REQUIRED ACTION:
According to the abstract on collusion among LLM-powered AI agents, which three collusion strategies does the survey consider?

EXCERPT PROVIDED:
----------------

Keywords: Collusion; LLM-powered AI Agents; Responsible AI
TL;DR: LLM-powered AI agents are increasingly displaying collusive behaviors in competitive markets, raising challenges for existing regulations, which this survey explores through theoretical, empirical, and policy lenses.
Abstract: The rapid growth of deployment of large language models (LLMs)-powered AI agents has been emerging in competitive markets in recent years. However, they have begun to exhibit collusive behaviors, that pose significant challenges by potentially circumventing existing regulatory frameworks. To address these challenges, this survey outlines the theoretical and empirical literature as well as the policy implications associated with algorithmic collusion among competing LLM-powered agents across diverse market environments. In our analysis, we consider three fundamental collusion strategies: tacit coordination through behavioral learning, the construction of natural language cartels, and concealed steganographic collaboration. Each strategy provides intuitive insights into the mechanisms underlying collusive behavior. Following analysis of collusion strategies, the survey highlights three key research priorities: (1) developing robust detection methods to distinguish collusion from legitimate cooperation, (2) designing verifiably competitive agent architectures, and (3) formulating legal frameworks that ensure the accountability of autonomous systems. This study aims to highlight the problem of collusion and evaluate proposed measures to address shortcomings in anticipated regulatory responses, with a focus on mitigation strategies through design principles, architectural safeguards, and innovative regulatory frameworks.

----------------

RECORD EXCERPTS:

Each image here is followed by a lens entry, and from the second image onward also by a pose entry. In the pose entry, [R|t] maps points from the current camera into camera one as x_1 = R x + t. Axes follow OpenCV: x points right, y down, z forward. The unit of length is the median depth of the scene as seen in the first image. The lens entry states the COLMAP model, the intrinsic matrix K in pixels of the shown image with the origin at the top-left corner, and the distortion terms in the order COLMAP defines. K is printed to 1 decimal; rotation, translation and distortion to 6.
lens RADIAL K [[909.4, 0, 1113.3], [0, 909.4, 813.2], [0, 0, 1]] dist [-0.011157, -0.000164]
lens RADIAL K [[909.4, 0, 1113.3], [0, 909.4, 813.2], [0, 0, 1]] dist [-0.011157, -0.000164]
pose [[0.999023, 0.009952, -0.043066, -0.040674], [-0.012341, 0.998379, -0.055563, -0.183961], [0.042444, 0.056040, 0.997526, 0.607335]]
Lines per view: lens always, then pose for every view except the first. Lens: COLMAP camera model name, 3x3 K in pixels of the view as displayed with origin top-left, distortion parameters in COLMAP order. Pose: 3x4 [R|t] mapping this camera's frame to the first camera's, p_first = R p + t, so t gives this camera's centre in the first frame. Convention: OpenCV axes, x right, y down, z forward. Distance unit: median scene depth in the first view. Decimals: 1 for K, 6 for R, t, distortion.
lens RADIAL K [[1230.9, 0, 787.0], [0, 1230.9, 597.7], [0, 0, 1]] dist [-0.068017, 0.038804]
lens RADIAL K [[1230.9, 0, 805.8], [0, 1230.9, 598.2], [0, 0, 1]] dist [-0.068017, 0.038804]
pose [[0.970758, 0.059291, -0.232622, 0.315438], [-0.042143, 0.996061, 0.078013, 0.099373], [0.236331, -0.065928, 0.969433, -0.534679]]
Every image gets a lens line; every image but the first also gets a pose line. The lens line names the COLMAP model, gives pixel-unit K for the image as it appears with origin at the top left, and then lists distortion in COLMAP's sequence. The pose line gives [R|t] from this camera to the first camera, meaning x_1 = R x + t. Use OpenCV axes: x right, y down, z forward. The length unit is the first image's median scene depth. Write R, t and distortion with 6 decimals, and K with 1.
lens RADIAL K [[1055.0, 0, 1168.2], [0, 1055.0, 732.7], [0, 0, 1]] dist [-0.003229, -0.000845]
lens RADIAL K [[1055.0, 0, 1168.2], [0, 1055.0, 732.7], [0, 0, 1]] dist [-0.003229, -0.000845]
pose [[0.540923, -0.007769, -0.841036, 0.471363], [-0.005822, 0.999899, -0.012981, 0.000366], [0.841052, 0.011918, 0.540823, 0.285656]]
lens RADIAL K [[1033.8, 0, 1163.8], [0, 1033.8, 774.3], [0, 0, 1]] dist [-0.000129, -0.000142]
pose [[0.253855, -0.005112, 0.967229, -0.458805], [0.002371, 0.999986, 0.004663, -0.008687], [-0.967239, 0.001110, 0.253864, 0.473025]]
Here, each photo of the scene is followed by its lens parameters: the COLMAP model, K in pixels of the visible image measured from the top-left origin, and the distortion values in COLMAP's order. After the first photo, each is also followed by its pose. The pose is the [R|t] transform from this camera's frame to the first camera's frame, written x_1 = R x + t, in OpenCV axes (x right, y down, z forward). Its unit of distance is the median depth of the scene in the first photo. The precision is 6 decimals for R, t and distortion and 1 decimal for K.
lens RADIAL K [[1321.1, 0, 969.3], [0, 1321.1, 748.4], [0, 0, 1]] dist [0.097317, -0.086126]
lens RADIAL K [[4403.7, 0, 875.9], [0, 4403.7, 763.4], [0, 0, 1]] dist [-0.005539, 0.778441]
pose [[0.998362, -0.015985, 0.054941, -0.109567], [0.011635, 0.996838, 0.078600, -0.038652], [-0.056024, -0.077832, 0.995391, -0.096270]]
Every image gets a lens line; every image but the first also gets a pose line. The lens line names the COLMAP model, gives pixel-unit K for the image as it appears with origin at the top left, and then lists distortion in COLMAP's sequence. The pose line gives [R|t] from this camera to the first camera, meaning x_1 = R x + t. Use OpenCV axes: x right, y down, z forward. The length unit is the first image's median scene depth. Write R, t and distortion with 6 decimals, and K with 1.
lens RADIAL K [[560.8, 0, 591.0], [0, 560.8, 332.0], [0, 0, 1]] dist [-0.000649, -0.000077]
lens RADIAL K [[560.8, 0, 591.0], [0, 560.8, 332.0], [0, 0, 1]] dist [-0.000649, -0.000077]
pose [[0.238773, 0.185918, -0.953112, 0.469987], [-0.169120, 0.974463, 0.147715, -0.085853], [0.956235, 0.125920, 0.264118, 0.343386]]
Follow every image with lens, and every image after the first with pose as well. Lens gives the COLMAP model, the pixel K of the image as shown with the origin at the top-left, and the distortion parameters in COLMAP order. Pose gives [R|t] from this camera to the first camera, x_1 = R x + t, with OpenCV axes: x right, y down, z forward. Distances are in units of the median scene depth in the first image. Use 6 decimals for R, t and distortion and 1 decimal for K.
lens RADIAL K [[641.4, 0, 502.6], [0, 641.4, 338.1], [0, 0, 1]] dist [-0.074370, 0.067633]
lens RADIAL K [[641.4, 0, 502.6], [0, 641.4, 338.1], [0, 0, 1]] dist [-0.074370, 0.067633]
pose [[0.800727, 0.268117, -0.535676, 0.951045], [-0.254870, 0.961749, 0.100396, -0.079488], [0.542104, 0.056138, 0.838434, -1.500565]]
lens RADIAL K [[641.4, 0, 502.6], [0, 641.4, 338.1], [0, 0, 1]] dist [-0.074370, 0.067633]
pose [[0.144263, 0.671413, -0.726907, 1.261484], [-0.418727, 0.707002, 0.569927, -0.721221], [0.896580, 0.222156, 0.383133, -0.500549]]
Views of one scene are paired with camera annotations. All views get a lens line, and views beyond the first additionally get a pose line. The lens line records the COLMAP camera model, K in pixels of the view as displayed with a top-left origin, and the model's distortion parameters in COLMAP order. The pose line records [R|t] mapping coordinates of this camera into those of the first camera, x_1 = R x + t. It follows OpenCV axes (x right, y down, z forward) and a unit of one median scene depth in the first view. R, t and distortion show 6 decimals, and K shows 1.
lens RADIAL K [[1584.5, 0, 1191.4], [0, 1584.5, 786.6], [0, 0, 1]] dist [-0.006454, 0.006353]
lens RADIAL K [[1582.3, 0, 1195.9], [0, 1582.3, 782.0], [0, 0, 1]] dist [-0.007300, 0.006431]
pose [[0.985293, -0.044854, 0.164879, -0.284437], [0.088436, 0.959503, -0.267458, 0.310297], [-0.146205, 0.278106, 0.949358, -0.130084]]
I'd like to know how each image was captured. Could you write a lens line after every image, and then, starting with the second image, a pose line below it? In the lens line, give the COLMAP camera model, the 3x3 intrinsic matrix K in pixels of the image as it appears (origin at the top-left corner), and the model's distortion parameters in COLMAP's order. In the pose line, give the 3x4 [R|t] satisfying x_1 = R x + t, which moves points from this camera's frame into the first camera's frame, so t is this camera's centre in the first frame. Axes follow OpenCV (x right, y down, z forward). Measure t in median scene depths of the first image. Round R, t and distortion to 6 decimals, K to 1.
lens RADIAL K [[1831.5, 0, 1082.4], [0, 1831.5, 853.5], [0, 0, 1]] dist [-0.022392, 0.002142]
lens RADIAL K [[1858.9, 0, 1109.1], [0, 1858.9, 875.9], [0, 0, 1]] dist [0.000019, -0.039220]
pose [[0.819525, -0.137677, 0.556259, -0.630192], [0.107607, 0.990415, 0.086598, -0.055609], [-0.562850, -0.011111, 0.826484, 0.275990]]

----------------

SOLUTION FOR THIS TASK:
Tacit coordination through behavioral learning, the construction of natural language cartels, and concealed steganographic collaboration.